Versiones encontradas del crimen
Otra versión recabada por autoridades en el lugar señala que Mariano Dorantes García habría sido sacado de su domicilio por hombres armados y posteriormente ejecutado a balazos. Hasta el momento, ninguna de las dos líneas ha sido confirmada de manera oficial.
Vecinos de la colonia Cuauhtémoc relataron haber escuchado múltiples detonaciones de arma de fuego, lo que provocó temor entre las familias y el cierre momentáneo de la vialidad.
Un mando clave de la Policía Estatal
Mariano Dorantes García se desempeñaba como comandante regional de la zona Norte del estado, considerado el segundo al mando de la Policía Estatal en esa región. Su trayectoria lo colocaba como una figura relevante dentro de la estructura de seguridad estatal.

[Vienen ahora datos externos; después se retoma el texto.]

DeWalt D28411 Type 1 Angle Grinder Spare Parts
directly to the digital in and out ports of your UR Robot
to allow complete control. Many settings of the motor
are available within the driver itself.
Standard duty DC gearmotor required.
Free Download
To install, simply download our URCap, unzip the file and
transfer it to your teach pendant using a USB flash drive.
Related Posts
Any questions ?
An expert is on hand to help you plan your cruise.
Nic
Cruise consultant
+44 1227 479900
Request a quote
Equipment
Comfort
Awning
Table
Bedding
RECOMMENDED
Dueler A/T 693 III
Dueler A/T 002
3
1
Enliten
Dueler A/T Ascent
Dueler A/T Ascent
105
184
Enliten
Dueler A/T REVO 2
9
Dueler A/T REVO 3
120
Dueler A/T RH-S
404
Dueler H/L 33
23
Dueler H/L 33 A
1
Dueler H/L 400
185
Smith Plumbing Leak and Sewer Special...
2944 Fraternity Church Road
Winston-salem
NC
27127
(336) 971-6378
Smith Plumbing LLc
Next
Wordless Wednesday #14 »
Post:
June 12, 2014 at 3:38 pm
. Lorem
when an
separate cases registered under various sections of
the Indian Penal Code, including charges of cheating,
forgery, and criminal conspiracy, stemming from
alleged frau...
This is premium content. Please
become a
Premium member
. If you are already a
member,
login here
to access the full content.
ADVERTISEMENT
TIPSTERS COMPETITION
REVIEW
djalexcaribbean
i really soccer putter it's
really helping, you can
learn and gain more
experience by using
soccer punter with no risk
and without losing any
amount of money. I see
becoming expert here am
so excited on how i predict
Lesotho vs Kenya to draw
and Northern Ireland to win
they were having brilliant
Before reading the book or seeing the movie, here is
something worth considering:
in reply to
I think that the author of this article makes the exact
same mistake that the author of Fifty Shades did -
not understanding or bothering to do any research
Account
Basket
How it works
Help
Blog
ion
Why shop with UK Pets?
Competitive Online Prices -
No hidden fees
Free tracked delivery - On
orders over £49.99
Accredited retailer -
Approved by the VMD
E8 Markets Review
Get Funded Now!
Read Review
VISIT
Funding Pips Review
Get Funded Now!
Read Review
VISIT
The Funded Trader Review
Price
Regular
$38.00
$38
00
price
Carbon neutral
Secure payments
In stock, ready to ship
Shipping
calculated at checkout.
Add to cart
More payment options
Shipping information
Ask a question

El asesinato de un comandante de la Policía Estatal se suma a una cadena de ataques contra corporaciones de seguridad en Guerrero, particularmente en la capital, donde la violencia en Chilpancingo mantiene en alerta a la población.
Silencio oficial y exigencia de respuestas
Hasta el cierre de esta edición, la Secretaría de Seguridad Pública del estado no ha emitido información oficial sobre este homicidio ni sobre posibles líneas de investigación.
El crimen deja preguntas abiertas y una exigencia clara de la ciudadanía: esclarecer los hechos, garantizar justicia y reforzar la seguridad en comunidades que, a diario, enfrentan la violencia a tiro limpio.
La ejecución de un mando estatal en su propio domicilio refleja la gravedad del contexto de inseguridad que vive Guerrero. Mientras no haya respuestas claras, la sensación de riesgo seguirá marcando la vida cotidiana de Chilpancingo y sus comunidades.